Task directions - Continue the news article below about FERC approving PJM's cut to virtual bidding locations, picking up after its last sentence.

(Source text)

By Rich Heidorn Jr. and Rory D. Sweeney
FERC last week approved PJM’s proposal to reduce by almost 90% the number of bidding locations for increment offers (INCs), decrement bids (DECs) and up-to-congestion transactions (UTCs) (ER18-88).
Known as virtual transactions, these trades can be used to arbitrage price differences between the day-ahead and real-time markets and hedge financial exposure to physical positions. PJM contends that while the trading can mitigate supply-side and demand-side market power by allowing those without physical assets to compete with asset owners and load-serving entities, too many of the trades provide no benefit to the market and can increase market solution times and skew transmission flows.
Following a white paper published in 2015, the RTO won Members Committee approval for the changes in June. (See “Stakeholders Endorse Third Phase of PJM’s Uplift Solution Despite Opposition,” PJM MRC/MC Briefs: June 22, 2017.)

(End Source text)
(Given entries)

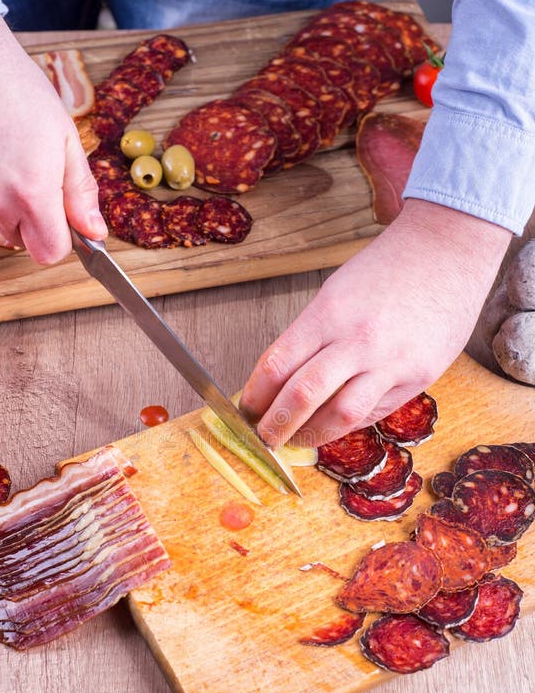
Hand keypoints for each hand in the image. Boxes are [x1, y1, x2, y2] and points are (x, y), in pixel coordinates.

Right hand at [0, 17, 105, 263]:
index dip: (61, 240)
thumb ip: (81, 192)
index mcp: (32, 193)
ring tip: (7, 154)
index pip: (50, 253)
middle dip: (34, 222)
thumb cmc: (18, 88)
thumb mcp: (65, 138)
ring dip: (5, 200)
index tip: (63, 218)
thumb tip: (94, 232)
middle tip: (36, 179)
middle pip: (21, 241)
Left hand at [240, 200, 510, 446]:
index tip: (246, 410)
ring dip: (313, 434)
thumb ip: (311, 336)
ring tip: (298, 440)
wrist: (447, 251)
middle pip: (302, 395)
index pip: (277, 364)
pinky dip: (349, 423)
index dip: (255, 395)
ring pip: (341, 414)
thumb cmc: (385, 270)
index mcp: (328, 313)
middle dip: (275, 425)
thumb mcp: (336, 293)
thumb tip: (279, 381)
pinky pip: (375, 411)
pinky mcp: (419, 377)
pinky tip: (336, 423)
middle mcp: (357, 339)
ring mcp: (391, 361)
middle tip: (263, 439)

(End Given entries)

Response area -
PJM’s proposal, filed last October, asked FERC to limit INCs and DECs to nodes where either generation, load or interchange transactions are settled, or at trading hubs where forward positions can be taken. The RTO said this would ensure the day-ahead market produces a resource commitment close to the set of resources required for real-time operations.
The changes reduced the number of INC/DEC trading nodes from 11,727 to 1,563, retaining all hub and interface nodes but eliminating some aggregate and generator nodes. Also retained were residual metered nodes — locations at which load settles the remaining portion of a zone that is not settled at a more granular aggregate location.
The new rules also eliminate zone, Extra High Voltage (EHV) and individual load nodes as trading points for both UTCs and INCs/DECs. Also barred from UTC trades are some interface nodes, while the number of eligible residual metered and hub nodes was increased. In total, the number of UTC trading points was reduced to 49 from 418.
Under the former rules, PJM said, some traders took very small, low-risk positions in the day-ahead market over weeks waiting for a single path to bind in real time. Others bid at locations with systematic price differences between the day-ahead and real-time markets because of a modeling difference between the two markets, according to the RTO.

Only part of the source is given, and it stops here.